The usual cast of characters for making a nice, simple sauce for spaghetti:
This is a nice deep pot, it's often referred to as a "Chef's pot", you can use a large stew pot also, but I'm partial to using the handle on the pot. I have cooked my hands on the small handles on stew pots too many times.
Spices: Garlic Powder, and Basil. I know it says Italian Herb Mix on that bottle, but I'm a believer in simplicity, and adding flavor as you cook, so start with a nice simple base and go from there. That being said, if you are going to buy spices, check out Penzeys Spices. FANTASTIC spices. The McCormick Garlic Powder is O.K. We just bought it because we were waiting on getting another large order for Penzeys together.
I don't have a favorite brand for tomatoes here in town. If you can find Pastene Kitchen Ground tomatoes, use those, they seem to have a taste that I like...your mileage may vary. You just need a big can of crushed tomatoes, a medium can of diced tomatoes, and tomato paste.
Whoops, I forgot the star of the show. Garlic. I was lazy today and used a jar. I use a lot. I prefer to mince my garlic myself, but this will do in a pinch.
Pour your OliveOil into your large pan. Don't waste your Extra Virgin Olive Oil on cooking, the heat kind of ruins the extra flavor. Use your Extra Virgin Olive Oil for dressings or for dipping crusty bread in to go along with your meal.
Rougly two Tablespoons of oil will do the job. Make sure your burner is turned up to almost medium heat on your stove.
I use a LOT of garlic. We like garlic here. This is probably 1 1/2 Tablespoons of garlic. Stir it up in the oil, pay attention, you want it to get a little bit of color, but you don't want it to burn. If you burn it, wash out your pot and start over. Burned garlic is NASTY.
See that nice garlic cooking there? Yes, it's a little golden, I took it off the heat so that I could show you that you should put in about 1 1/2 teaspoons of Basil or Italian Seasoning. Rub it between your palms as you add it to your garlic. It helps release the aromatics.
Stir, stir, stir. I let it cook almost a minute after adding in the spices. You are working on getting layers of flavor here.
Now, use a skinny rubber scraper and help that tomato paste into your spices. This needs to cook a little bit, too.
Stir well to combine it with the flavors in your pan. I like to make sure it is stirred all over the bottom of the pan to pick up all the flavors from cooking up those spices.
Yes, add more Garlic. I use about a Tablespoon of Garlic Powder here. The tomato paste has started to change it's form, from a sticky, clumpy substance, and now it's a little softer. It spreads out in the bottom of the pan nicely.
Add your can of ground tomatoes. Stir it up really well. Add your can of diced tomatoes.
Stir them in too. Pay attention to the thickness of your sauce here.

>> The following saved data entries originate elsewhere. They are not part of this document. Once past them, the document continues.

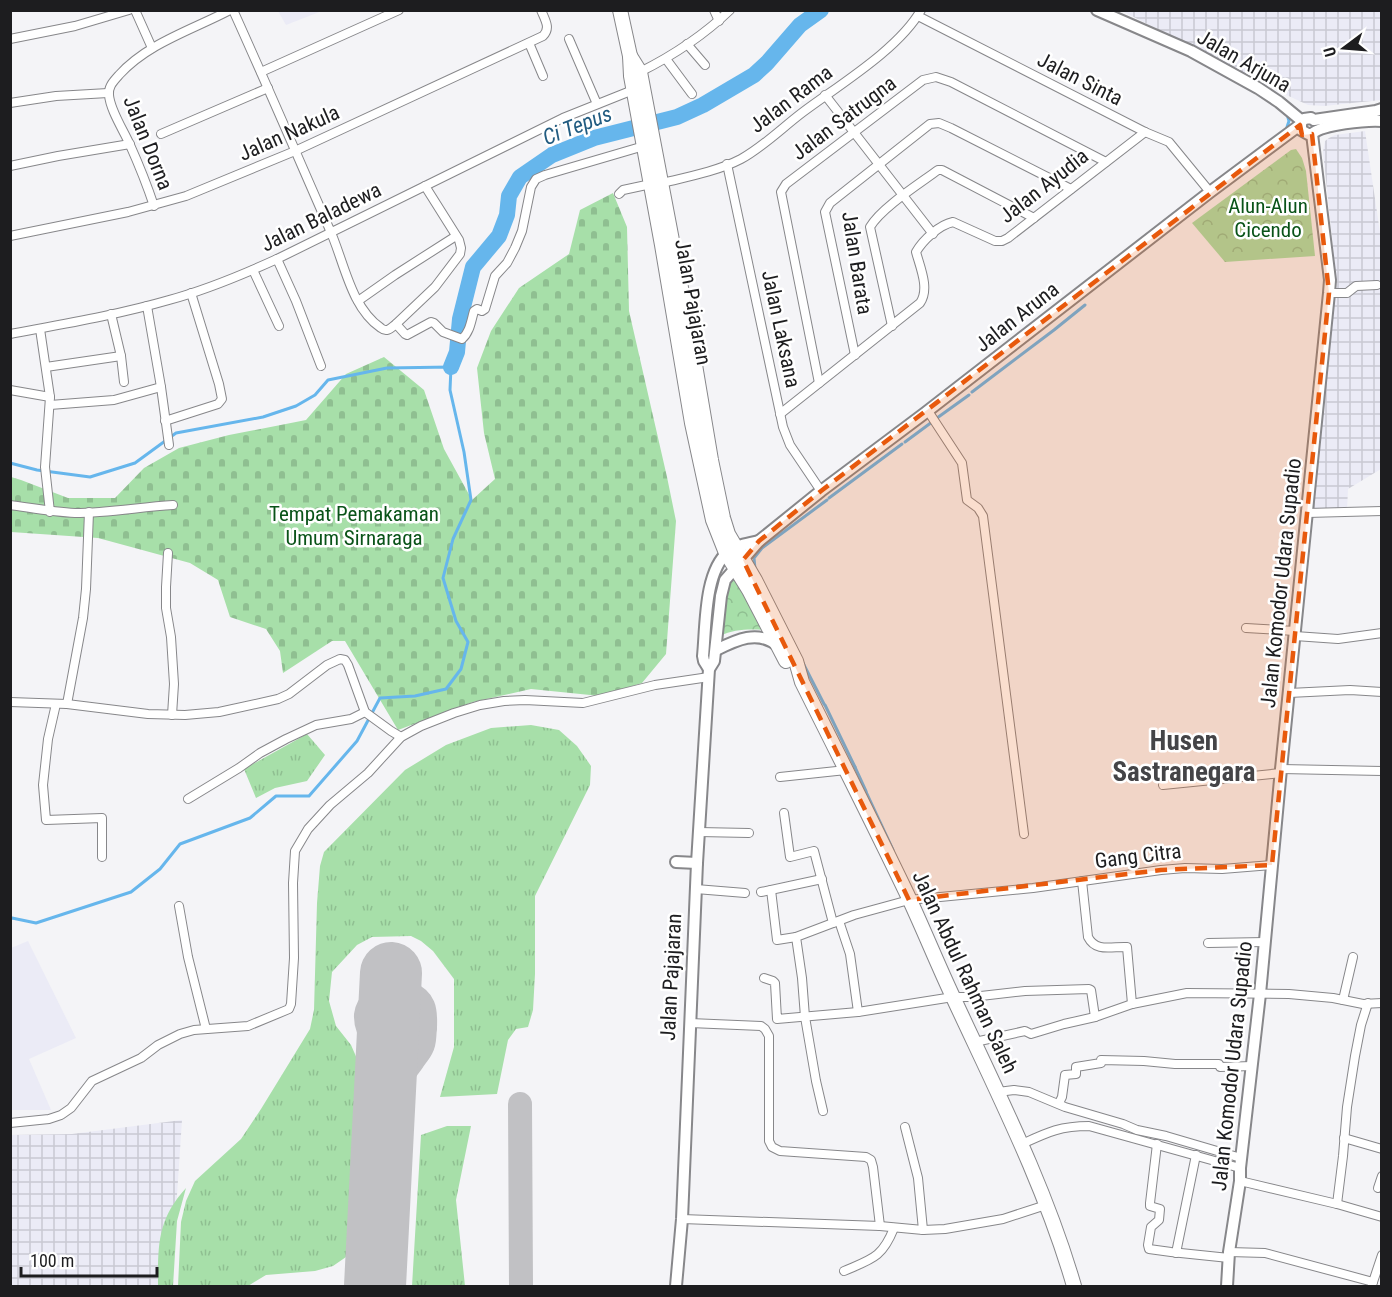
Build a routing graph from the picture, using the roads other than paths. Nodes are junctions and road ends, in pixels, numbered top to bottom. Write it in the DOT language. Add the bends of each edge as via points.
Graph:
graph roads {
  1 [pos="129,10"];
  2 [pos="135,10"];
  3 [pos="231,10"];
  4 [pos="399,10"];
  5 [pos="541,10"];
  6 [pos="620,10"];
  7 [pos="714,10"];
  8 [pos="730,10"];
  9 [pos="1097,10"];
  10 [pos="919,13"];
  11 [pos="719,21"];
  12 [pos="10,39"];
  13 [pos="569,39"];
  14 [pos="529,43"];
  15 [pos="687,44"];
  16 [pos="152,48"];
  17 [pos="630,56"];
  18 [pos="666,59"];
  19 [pos="705,65"];
  20 [pos="261,72"];
  21 [pos="640,72"];
  22 [pos="543,76"];
  23 [pos="268,88"];
  24 [pos="633,90"];
  25 [pos="108,93"];
  26 [pos="692,94"];
  27 [pos="825,95"];
  28 [pos="10,103"];
  29 [pos="597,104"];
  30 [pos="1380,115"];
  31 [pos="1301,123"];
  32 [pos="645,125"];
  33 [pos="1314,128"];
  34 [pos="1145,132"];
  35 [pos="855,133"];
  36 [pos="161,134"];
  37 [pos="130,144"];
  38 [pos="644,146"];
  39 [pos="295,151"];
  40 [pos="1106,162"];
  41 [pos="727,164"];
  42 [pos="879,165"];
  43 [pos="10,166"];
  44 [pos="657,184"];
  45 [pos="425,186"];
  46 [pos="1071,189"];
  47 [pos="1210,192"];
  48 [pos="619,194"];
  49 [pos="904,196"];
  50 [pos="154,206"];
  51 [pos="1034,218"];
  52 [pos="331,232"];
  53 [pos="933,234"];
  54 [pos="10,236"];
  55 [pos="456,236"];
  56 [pos="277,259"];
  57 [pos="253,270"];
  58 [pos="1377,285"];
  59 [pos="191,293"];
  60 [pos="1329,293"];
  61 [pos="358,301"];
  62 [pos="147,306"];
  63 [pos="111,314"];
  64 [pos="396,324"];
  65 [pos="279,326"];
  66 [pos="892,326"];
  67 [pos="40,329"];
  68 [pos="10,334"];
  69 [pos="855,355"];
  70 [pos="121,356"];
  71 [pos="321,366"];
  72 [pos="46,367"];
  73 [pos="124,382"];
  74 [pos="819,383"];
  75 [pos="161,387"];
  76 [pos="10,390"];
  77 [pos="50,401"];
  78 [pos="780,414"];
  79 [pos="929,414"];
  80 [pos="165,421"];
  81 [pos="169,441"];
  82 [pos="821,491"];
  83 [pos="172,504"];
  84 [pos="10,505"];
  85 [pos="1382,511"];
  86 [pos="50,512"];
  87 [pos="89,512"];
  88 [pos="1307,513"];
  89 [pos="168,553"];
  90 [pos="736,556"];
  91 [pos="1246,628"];
  92 [pos="1295,633"];
  93 [pos="1382,633"];
  94 [pos="778,646"];
  95 [pos="716,650"];
  96 [pos="709,673"];
  97 [pos="802,682"];
  98 [pos="1382,692"];
  99 [pos="1289,693"];
  100 [pos="10,702"];
  101 [pos="56,704"];
  102 [pos="67,704"];
  103 [pos="367,713"];
  104 [pos="172,715"];
  105 [pos="402,737"];
  106 [pos="846,770"];
  107 [pos="1281,771"];
  108 [pos="1382,771"];
  109 [pos="780,777"];
  110 [pos="1163,785"];
  111 [pos="188,799"];
  112 [pos="784,813"];
  113 [pos="699,831"];
  114 [pos="749,833"];
  115 [pos="1023,834"];
  116 [pos="102,857"];
  117 [pos="676,862"];
  118 [pos="697,863"];
  119 [pos="1272,865"];
  120 [pos="822,879"];
  121 [pos="1082,881"];
  122 [pos="696,889"];
  123 [pos="771,890"];
  124 [pos="761,892"];
  125 [pos="745,893"];
  126 [pos="909,900"];
  127 [pos="179,906"];
  128 [pos="836,922"];
  129 [pos="796,937"];
  130 [pos="1265,942"];
  131 [pos="1208,943"];
  132 [pos="1353,957"];
  133 [pos="764,978"];
  134 [pos="1260,994"];
  135 [pos="953,997"];
  136 [pos="1343,1000"];
  137 [pos="1368,1003"];
  138 [pos="1382,1003"];
  139 [pos="1132,1004"];
  140 [pos="858,1012"];
  141 [pos="806,1017"];
  142 [pos="1095,1017"];
  143 [pos="690,1023"];
  144 [pos="206,1029"];
  145 [pos="975,1042"];
  146 [pos="1252,1066"];
  147 [pos="998,1092"];
  148 [pos="1059,1103"];
  149 [pos="823,1111"];
  150 [pos="10,1123"];
  151 [pos="905,1127"];
  152 [pos="1344,1138"];
  153 [pos="1157,1144"];
  154 [pos="1018,1145"];
  155 [pos="1382,1149"];
  156 [pos="1196,1155"];
  157 [pos="1241,1163"];
  158 [pos="1382,1176"];
  159 [pos="1240,1181"];
  160 [pos="1378,1188"];
  161 [pos="1337,1204"];
  162 [pos="1046,1205"];
  163 [pos="1382,1217"];
  164 [pos="681,1219"];
  165 [pos="880,1226"];
  166 [pos="894,1228"];
  167 [pos="923,1230"];
  168 [pos="1176,1253"];
  169 [pos="1229,1255"];
  170 [pos="1382,1255"];
  171 [pos="844,1271"];
  172 [pos="1372,1284"];
  173 [pos="676,1287"];
  174 [pos="1074,1287"];
  175 [pos="1227,1287"];
  1 -- 12 [label="street"];
  2 -- 16 [label="street"];
  3 -- 16 [label="street"];
  3 -- 20 [label="street"];
  4 -- 20 [label="street"];
  5 -- 14 [label="street, Jalan Nakula" via="547,31"];
  6 -- 17 [label="highway, Jalan Pajajaran"];
  7 -- 11 [label="street"];
  8 -- 11 [label="street"];
  9 -- 31 [label="street, Jalan Arjuna" via="1191,51 1258,88"];
  10 -- 27 [label="street, Jalan Rama" via="908,29 873,61"];
  10 -- 34 [label="street, Jalan Sinta"];
  11 -- 15 [label="street"];
  13 -- 29 [label="street"];
  14 -- 22 [label="street"];
  14 -- 39 [label="street, Jalan Nakula"];
  15 -- 18 [label="street"];
  15 -- 19 [label="street"];
  16 -- 25 [label="street" via="125,69"];
  17 -- 21 [label="highway, Jalan Pajajaran"];
  17 -- 24 [label="highway, Jalan Pajajaran"];
  18 -- 21 [label="street"];
  18 -- 26 [label="street"];
  20 -- 23 [label="street"];
  21 -- 32 [label="highway, Jalan Pajajaran"];
  23 -- 36 [label="street"];
  23 -- 39 [label="street"];
  24 -- 29 [label="street, Jalan Baladewa"];
  24 -- 32 [label="highway, Jalan Pajajaran"];
  25 -- 28 [label="street"];
  25 -- 37 [label="street, Jalan Dorna"];
  27 -- 35 [label="street"];
  27 -- 41 [label="street, Jalan Rama" via="761,145"];
  29 -- 45 [label="street, Jalan Baladewa"];
  30 -- 33 [label="street"];
  31 -- 33 [label="street, Jalan Arjuna" via="1304,133"];
  31 -- 47 [label="street, Jalan Aruna"];
  32 -- 38 [label="highway, Jalan Pajajaran"];
  32 -- 44 [label="highway, Jalan Pajajaran"];
  33 -- 60 [label="street, Jalan Komodor Udara Supadio"];
  34 -- 40 [label="street, Jalan Ayudia"];
  34 -- 47 [label="street, Jalan Sinta" via="1169,142"];
  35 -- 40 [label="street, Jalan Satrugna" via="923,80 936,76"];
  35 -- 42 [label="street"];
  35 -- 74 [label="street, Jalan Satrugna" via="786,184 782,192"];
  37 -- 43 [label="street"];
  37 -- 50 [label="street, Jalan Dorna"];
  38 -- 44 [label="highway, Jalan Pajajaran"];
  38 -- 64 [label="street" via="536,179 515,248 495,276 485,309 474,311 465,338 443,332 434,322 407,335"];
  39 -- 50 [label="street, Jalan Nakula"];
  39 -- 52 [label="street"];
  40 -- 46 [label="street, Jalan Ayudia"];
  41 -- 44 [label="street, Jalan Rama"];
  41 -- 78 [label="street, Jalan Laksana"];
  42 -- 46 [label="street" via="930,124 939,123"];
  42 -- 49 [label="street"];
  42 -- 69 [label="street, Jalan Barata" via="830,203 825,212"];
  44 -- 48 [label="street, Jalan Rama"];
  44 -- 90 [label="highway, Jalan Pajajaran" via="692,423 713,520"];
  45 -- 52 [label="street, Jalan Baladewa"];
  45 -- 55 [label="street"];
  46 -- 51 [label="street, Jalan Ayudia"];
  47 -- 79 [label="street, Jalan Aruna"];
  49 -- 51 [label="street" via="942,170"];
  49 -- 53 [label="street"];
  49 -- 66 [label="street" via="870,227"];
  50 -- 54 [label="street, Jalan Nakula"];
  51 -- 53 [label="street, Jalan Ayudia" via="1002,241 953,222"];
  52 -- 56 [label="street, Jalan Baladewa"];
  52 -- 61 [label="street"];
  53 -- 66 [label="street" via="916,252 925,286 924,298"];
  55 -- 61 [label="street"];
  55 -- 64 [label="street" via="460,254 435,287"];
  56 -- 57 [label="street, Jalan Baladewa"];
  56 -- 71 [label="street"];
  57 -- 59 [label="street, Jalan Baladewa"];
  57 -- 65 [label="street"];
  58 -- 60 [label="street"];
  59 -- 62 [label="street, Jalan Baladewa"];
  59 -- 80 [label="street" via="222,399 218,404"];
  60 -- 88 [label="street, Jalan Komodor Udara Supadio"];
  61 -- 64 [label="street" via="382,329"];
  62 -- 63 [label="street, Jalan Baladewa"];
  62 -- 75 [label="street"];
  63 -- 67 [label="street, Jalan Baladewa"];
  63 -- 70 [label="street"];
  66 -- 69 [label="street"];
  67 -- 68 [label="street, Jalan Baladewa"];
  67 -- 72 [label="street"];
  69 -- 74 [label="street"];
  70 -- 72 [label="street"];
  70 -- 73 [label="street"];
  72 -- 77 [label="street"];
  74 -- 78 [label="street"];
  75 -- 77 [label="street" via="114,400"];
  75 -- 80 [label="street"];
  76 -- 77 [label="street"];
  77 -- 86 [label="street" via="45,466"];
  78 -- 82 [label="street, Jalan Laksana" via="789,445"];
  79 -- 82 [label="street, Jalan Aruna"];
  79 -- 115 [label="street" via="962,463 967,500 983,516"];
  80 -- 81 [label="street"];
  82 -- 90 [label="street, Jalan Aruna"];
  83 -- 87 [label="street"];
  84 -- 86 [label="street"];
  85 -- 88 [label="street"];
  86 -- 87 [label="street"];
  87 -- 102 [label="street" via="83,618"];
  88 -- 92 [label="street, Jalan Komodor Udara Supadio"];
  89 -- 104 [label="street" via="166,608 174,684"];
  90 -- 94 [label="highway, Jalan Abdul Rahman Saleh"];
  90 -- 95 [label="street, Jalan Pajajaran" via="722,586"];
  90 -- 96 [label="street, Jalan Pajajaran" via="714,571 710,586 703,656"];
  90 -- 97 [label="highway, Jalan Abdul Rahman Saleh" via="755,580 796,661"];
  91 -- 92 [label="street"];
  92 -- 93 [label="street" via="1338,639"];
  92 -- 99 [label="street, Jalan Komodor Udara Supadio"];
  94 -- 95 [label="street" via="756,637"];
  94 -- 97 [label="highway, Jalan Abdul Rahman Saleh"];
  95 -- 96 [label="street, Jalan Pajajaran"];
  96 -- 105 [label="street" via="583,703 525,700 480,705"];
  96 -- 113 [label="street, Jalan Pajajaran"];
  97 -- 106 [label="highway, Jalan Abdul Rahman Saleh"];
  98 -- 99 [label="street"];
  99 -- 107 [label="street, Jalan Komodor Udara Supadio"];
  100 -- 101 [label="street"];
  101 -- 102 [label="street"];
  101 -- 116 [label="street" via="43,776 46,820 102,818"];
  102 -- 104 [label="street"];
  103 -- 104 [label="street" via="348,665 340,659 278,699 219,712"];
  103 -- 105 [label="street"];
  103 -- 111 [label="street" via="316,725 286,739"];
  105 -- 144 [label="street" via="330,805 295,851 294,958 289,1009 248,1026"];
  106 -- 109 [label="street"];
  106 -- 126 [label="highway, Jalan Abdul Rahman Saleh"];
  107 -- 108 [label="street"];
  107 -- 110 [label="street"];
  107 -- 119 [label="street, Jalan Komodor Udara Supadio"];
  112 -- 120 [label="street" via="790,857 814,851"];
  113 -- 114 [label="street"];
  113 -- 118 [label="street, Jalan Pajajaran"];
  117 -- 118 [label="street"];
  118 -- 122 [label="street, Jalan Pajajaran"];
  119 -- 121 [label="street, Gang Citra" via="1161,870"];
  119 -- 130 [label="street, Jalan Komodor Udara Supadio"];
  120 -- 123 [label="street"];
  120 -- 128 [label="street"];
  121 -- 126 [label="street, Gang Citra"];
  121 -- 139 [label="street" via="1091,942 1103,948 1127,947"];
  122 -- 125 [label="street"];
  122 -- 143 [label="street, Jalan Pajajaran"];
  123 -- 124 [label="street"];
  123 -- 129 [label="street" via="777,940"];
  126 -- 128 [label="street, Gang Citra"];
  126 -- 135 [label="highway, Jalan Abdul Rahman Saleh"];
  127 -- 144 [label="street"];
  128 -- 129 [label="street, Gang Citra"];
  128 -- 140 [label="street" via="850,954"];
  129 -- 141 [label="street"];
  130 -- 131 [label="street"];
  130 -- 134 [label="street, Jalan Komodor Udara Supadio"];
  132 -- 136 [label="street"];
  133 -- 141 [label="street" via="775,983 777,1019"];
  134 -- 136 [label="street"];
  134 -- 139 [label="street" via="1187,993"];
  134 -- 146 [label="street, Jalan Komodor Udara Supadio"];
  135 -- 140 [label="street"];
  135 -- 142 [label="street" via="1089,989"];
  135 -- 145 [label="highway, Jalan Abdul Rahman Saleh"];
  136 -- 137 [label="street"];
  137 -- 138 [label="street"];
  137 -- 152 [label="street" via="1355,1056"];
  139 -- 142 [label="street"];
  140 -- 141 [label="street"];
  141 -- 149 [label="street"];
  142 -- 145 [label="street" via="1031,1034 1025,1030"];
  143 -- 164 [label="street, Jalan Pajajaran"];
  143 -- 165 [label="street" via="765,1029 769,1036 772,1147 780,1151 866,1157 873,1167"];
  144 -- 150 [label="street" via="180,1034 92,1081 61,1115"];
  145 -- 147 [label="highway, Jalan Abdul Rahman Saleh"];
  146 -- 148 [label="street" via="1101,1060 1076,1067 1076,1074 1065,1075"];
  146 -- 157 [label="street, Jalan Komodor Udara Supadio"];
  147 -- 148 [label="street" via="1029,1092"];
  147 -- 154 [label="highway, Jalan Abdul Rahman Saleh"];
  148 -- 157 [label="street"];
  151 -- 167 [label="street" via="918,1178"];
  152 -- 155 [label="street"];
  152 -- 161 [label="street"];
  153 -- 154 [label="street" via="1097,1128 1068,1126"];
  153 -- 156 [label="street"];
  153 -- 168 [label="street" via="1150,1206 1160,1209 1148,1245 1149,1249"];
  154 -- 162 [label="highway, Jalan Abdul Rahman Saleh"];
  156 -- 157 [label="street"];
  156 -- 168 [label="street"];
  157 -- 159 [label="street, Jalan Komodor Udara Supadio"];
  158 -- 160 [label="street"];
  159 -- 161 [label="street"];
  159 -- 169 [label="street, Jalan Komodor Udara Supadio"];
  161 -- 163 [label="street"];
  162 -- 167 [label="street" via="1003,1219"];
  162 -- 174 [label="highway, Jalan Abdul Rahman Saleh"];
  164 -- 165 [label="street"];
  164 -- 173 [label="street, Jalan Pajajaran"];
  165 -- 166 [label="street"];
  166 -- 167 [label="street"];
  166 -- 171 [label="street" via="877,1256"];
  168 -- 169 [label="street"];
  169 -- 172 [label="street" via="1265,1253"];
  169 -- 175 [label="street, Jalan Komodor Udara Supadio"];
  170 -- 172 [label="street"];
}
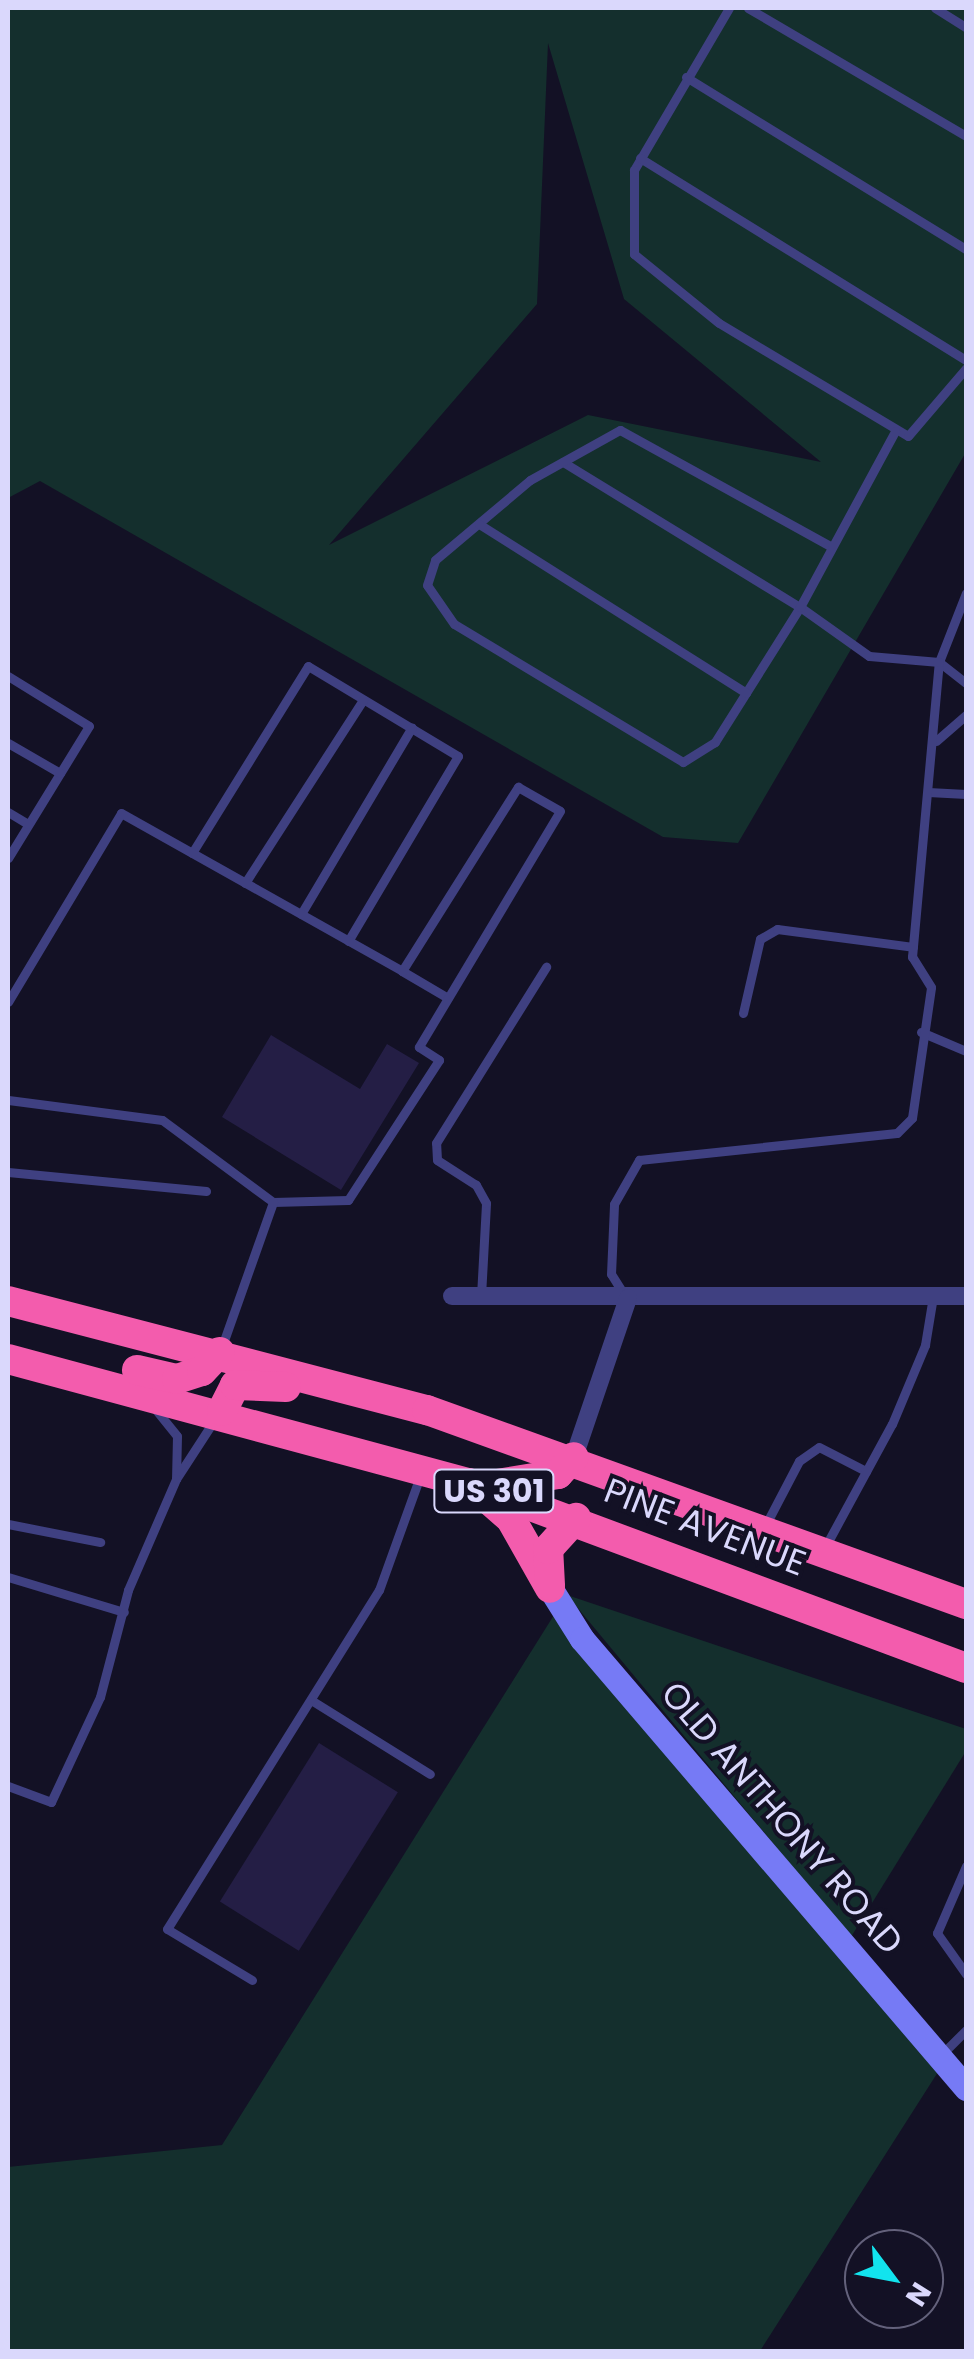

If you like it a little runnier, add some water. That can of diced tomatoes is a good measure of water. I like to add water as it cooks now and then. I was going to use this sauce for a lasagne, so I wanted it somewhat thick.
Taste the sauce, if you want, add some more Basil. Rub it between your hands again. If anything it will make you smell like you've been working very, very hard that day. No one needs to know how easy this really is!
Mmmm...it's now just started to boil. Time to turn it down.
Set the temperature just above low. Put a lid on your pot, and stir it every now and then until it's simmered for a while. I like to cook my sauce for a few hours. I let this simmer until after we had dinner, and the popped the mixture into the fridge. The next morning I put together my lasagne and refrigerated it until an hour before I baked it.
Once you do this, you'll never buy a jarred sauce again. It's so easy to make this up and freeze it or save it for all your spaghetti/pizza sauce needs.